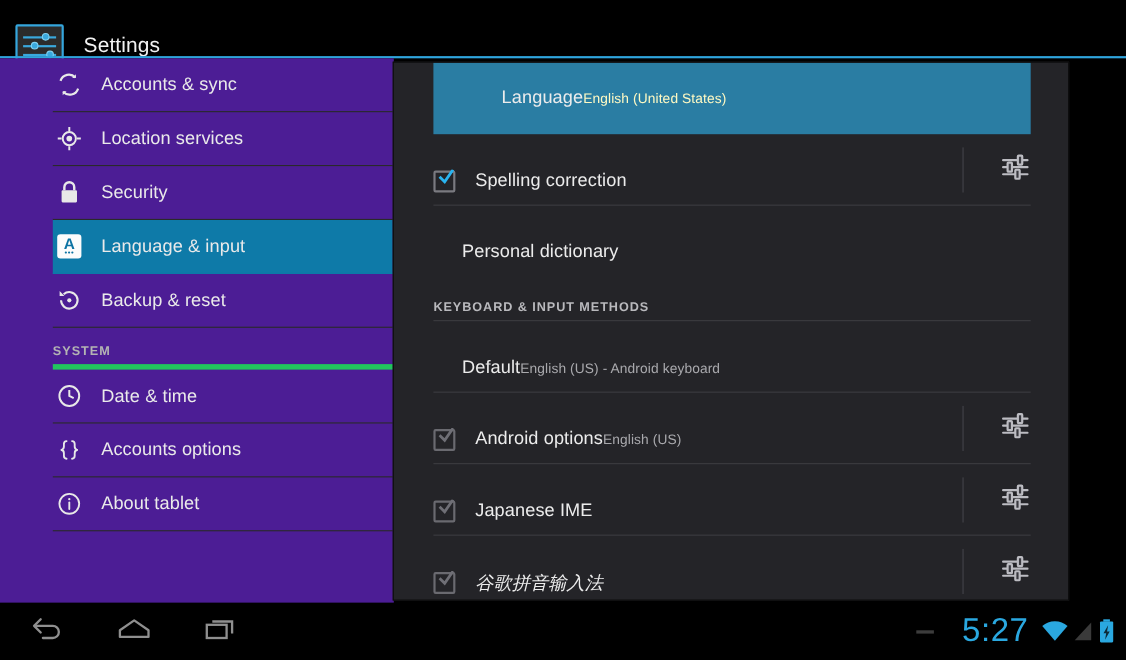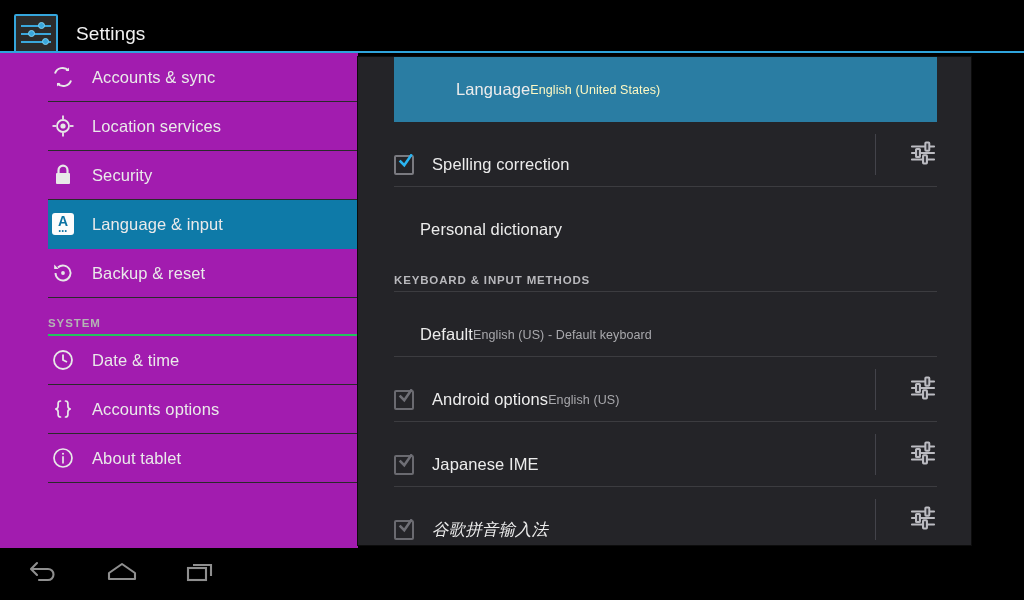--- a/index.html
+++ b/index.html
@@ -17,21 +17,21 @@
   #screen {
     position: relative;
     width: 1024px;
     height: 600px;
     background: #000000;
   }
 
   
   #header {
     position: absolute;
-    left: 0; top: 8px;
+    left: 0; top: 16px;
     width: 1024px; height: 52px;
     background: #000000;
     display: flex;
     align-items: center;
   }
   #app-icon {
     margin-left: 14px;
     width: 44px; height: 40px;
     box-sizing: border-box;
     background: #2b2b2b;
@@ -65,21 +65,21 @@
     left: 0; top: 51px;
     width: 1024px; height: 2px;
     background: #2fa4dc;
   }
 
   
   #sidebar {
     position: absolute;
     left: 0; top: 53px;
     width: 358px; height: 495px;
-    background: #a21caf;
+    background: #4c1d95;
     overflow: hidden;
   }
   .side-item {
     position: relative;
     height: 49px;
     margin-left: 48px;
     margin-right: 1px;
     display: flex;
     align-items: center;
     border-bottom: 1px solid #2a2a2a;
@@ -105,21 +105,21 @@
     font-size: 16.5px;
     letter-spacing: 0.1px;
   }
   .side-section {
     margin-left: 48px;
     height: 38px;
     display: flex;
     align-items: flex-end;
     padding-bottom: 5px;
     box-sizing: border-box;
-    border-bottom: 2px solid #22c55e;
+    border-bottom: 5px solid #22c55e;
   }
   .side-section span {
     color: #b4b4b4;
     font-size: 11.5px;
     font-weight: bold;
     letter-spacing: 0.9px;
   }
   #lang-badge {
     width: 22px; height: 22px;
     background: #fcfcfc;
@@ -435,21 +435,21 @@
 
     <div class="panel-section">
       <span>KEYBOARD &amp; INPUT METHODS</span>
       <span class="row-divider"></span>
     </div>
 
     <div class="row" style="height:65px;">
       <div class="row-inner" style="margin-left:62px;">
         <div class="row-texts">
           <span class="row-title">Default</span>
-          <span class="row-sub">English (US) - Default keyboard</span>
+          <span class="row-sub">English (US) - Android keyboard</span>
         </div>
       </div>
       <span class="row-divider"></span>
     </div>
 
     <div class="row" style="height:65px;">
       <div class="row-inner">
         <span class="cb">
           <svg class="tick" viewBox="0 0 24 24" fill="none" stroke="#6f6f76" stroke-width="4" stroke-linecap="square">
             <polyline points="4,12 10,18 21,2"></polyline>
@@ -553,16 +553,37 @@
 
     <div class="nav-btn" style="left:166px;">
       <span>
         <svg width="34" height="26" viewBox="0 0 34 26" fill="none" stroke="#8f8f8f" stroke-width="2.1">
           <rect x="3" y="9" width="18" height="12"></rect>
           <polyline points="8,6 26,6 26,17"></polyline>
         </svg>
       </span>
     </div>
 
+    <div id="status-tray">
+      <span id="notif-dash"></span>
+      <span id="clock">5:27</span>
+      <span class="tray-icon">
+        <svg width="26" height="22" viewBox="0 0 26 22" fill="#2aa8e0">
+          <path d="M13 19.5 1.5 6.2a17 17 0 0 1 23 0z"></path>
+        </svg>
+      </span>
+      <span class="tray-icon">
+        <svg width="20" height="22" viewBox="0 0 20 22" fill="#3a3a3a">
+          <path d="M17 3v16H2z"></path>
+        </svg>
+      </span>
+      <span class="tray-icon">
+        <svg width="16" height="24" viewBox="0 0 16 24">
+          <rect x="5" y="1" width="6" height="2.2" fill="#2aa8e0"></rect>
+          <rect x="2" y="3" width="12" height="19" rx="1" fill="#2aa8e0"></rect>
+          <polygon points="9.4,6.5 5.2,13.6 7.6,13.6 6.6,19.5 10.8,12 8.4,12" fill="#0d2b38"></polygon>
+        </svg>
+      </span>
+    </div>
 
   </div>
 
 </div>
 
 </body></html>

--

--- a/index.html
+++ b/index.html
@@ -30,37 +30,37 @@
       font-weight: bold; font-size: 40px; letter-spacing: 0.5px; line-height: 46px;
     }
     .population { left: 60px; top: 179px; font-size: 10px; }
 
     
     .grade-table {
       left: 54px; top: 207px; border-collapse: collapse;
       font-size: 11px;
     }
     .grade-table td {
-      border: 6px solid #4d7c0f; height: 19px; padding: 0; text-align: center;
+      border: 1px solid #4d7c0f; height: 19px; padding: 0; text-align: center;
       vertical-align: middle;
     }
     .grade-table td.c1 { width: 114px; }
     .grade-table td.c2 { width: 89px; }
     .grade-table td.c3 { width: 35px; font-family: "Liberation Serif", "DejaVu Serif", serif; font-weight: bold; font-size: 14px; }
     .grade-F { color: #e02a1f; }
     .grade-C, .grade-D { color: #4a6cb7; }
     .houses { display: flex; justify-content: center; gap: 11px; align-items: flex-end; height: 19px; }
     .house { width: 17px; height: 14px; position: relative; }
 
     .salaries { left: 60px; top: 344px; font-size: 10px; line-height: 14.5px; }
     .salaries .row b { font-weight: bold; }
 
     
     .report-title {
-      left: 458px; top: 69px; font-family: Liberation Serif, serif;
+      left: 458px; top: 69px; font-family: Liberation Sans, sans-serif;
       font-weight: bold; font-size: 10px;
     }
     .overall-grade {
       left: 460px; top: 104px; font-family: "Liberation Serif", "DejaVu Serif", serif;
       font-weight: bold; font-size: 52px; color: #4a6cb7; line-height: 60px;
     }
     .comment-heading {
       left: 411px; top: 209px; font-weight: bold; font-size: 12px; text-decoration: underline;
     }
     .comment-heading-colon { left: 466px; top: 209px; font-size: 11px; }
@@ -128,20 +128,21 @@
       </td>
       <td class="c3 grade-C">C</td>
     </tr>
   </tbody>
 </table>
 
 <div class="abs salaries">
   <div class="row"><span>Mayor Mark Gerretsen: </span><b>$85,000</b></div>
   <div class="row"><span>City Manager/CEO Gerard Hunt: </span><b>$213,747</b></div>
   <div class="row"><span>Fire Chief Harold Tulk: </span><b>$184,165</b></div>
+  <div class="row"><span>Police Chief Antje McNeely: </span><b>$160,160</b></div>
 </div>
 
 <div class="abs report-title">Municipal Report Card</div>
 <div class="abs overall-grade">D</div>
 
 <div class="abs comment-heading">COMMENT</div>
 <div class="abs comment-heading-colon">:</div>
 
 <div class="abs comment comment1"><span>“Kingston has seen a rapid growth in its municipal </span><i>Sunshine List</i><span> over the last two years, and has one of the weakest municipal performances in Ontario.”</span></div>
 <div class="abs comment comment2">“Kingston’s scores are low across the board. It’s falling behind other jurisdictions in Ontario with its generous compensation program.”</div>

**TASK ITEM:** Respond with the number of lines in the listing above that include the word "salaries", and with nothing more.

**SOLUTION BELOW:** 3